• [Task to complete] All lines below containing the string "that" are to be copied.

· · · ·

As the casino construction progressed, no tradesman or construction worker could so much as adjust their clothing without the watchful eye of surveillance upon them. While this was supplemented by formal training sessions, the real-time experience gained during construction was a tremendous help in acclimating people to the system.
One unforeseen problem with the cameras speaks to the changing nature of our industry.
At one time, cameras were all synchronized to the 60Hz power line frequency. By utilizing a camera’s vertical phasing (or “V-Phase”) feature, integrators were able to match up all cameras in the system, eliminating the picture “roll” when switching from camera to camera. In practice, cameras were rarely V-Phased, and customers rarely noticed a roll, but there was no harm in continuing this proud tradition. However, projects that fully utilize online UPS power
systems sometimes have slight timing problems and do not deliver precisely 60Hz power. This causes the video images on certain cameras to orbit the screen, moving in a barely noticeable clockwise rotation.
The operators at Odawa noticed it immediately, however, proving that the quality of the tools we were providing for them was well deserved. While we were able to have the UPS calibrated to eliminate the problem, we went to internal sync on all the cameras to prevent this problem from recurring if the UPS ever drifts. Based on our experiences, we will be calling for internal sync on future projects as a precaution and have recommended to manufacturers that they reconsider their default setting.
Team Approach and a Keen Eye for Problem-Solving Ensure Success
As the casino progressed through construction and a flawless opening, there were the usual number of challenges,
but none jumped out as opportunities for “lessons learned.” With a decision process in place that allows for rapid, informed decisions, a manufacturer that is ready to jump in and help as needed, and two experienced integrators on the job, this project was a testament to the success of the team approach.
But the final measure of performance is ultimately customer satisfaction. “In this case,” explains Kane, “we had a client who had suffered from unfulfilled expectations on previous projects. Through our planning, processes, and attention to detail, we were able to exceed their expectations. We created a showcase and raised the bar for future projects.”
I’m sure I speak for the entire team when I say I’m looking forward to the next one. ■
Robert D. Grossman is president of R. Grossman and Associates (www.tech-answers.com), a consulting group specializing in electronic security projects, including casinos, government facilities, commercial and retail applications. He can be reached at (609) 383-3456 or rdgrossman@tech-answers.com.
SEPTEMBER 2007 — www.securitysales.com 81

· · · ·

• [Task result]
At one time, cameras were all synchronized to the 60Hz power line frequency. By utilizing a camera’s vertical phasing (or “V-Phase”) feature, integrators were able to match up all cameras in the system, eliminating the picture “roll” when switching from camera to camera. In practice, cameras were rarely V-Phased, and customers rarely noticed a roll, but there was no harm in continuing this proud tradition. However, projects that fully utilize online UPS power
The operators at Odawa noticed it immediately, however, proving that the quality of the tools we were providing for them was well deserved. While we were able to have the UPS calibrated to eliminate the problem, we went to internal sync on all the cameras to prevent this problem from recurring if the UPS ever drifts. Based on our experiences, we will be calling for internal sync on future projects as a precaution and have recommended to manufacturers that they reconsider their default setting.
but none jumped out as opportunities for “lessons learned.” With a decision process in place that allows for rapid, informed decisions, a manufacturer that is ready to jump in and help as needed, and two experienced integrators on the job, this project was a testament to the success of the team approach.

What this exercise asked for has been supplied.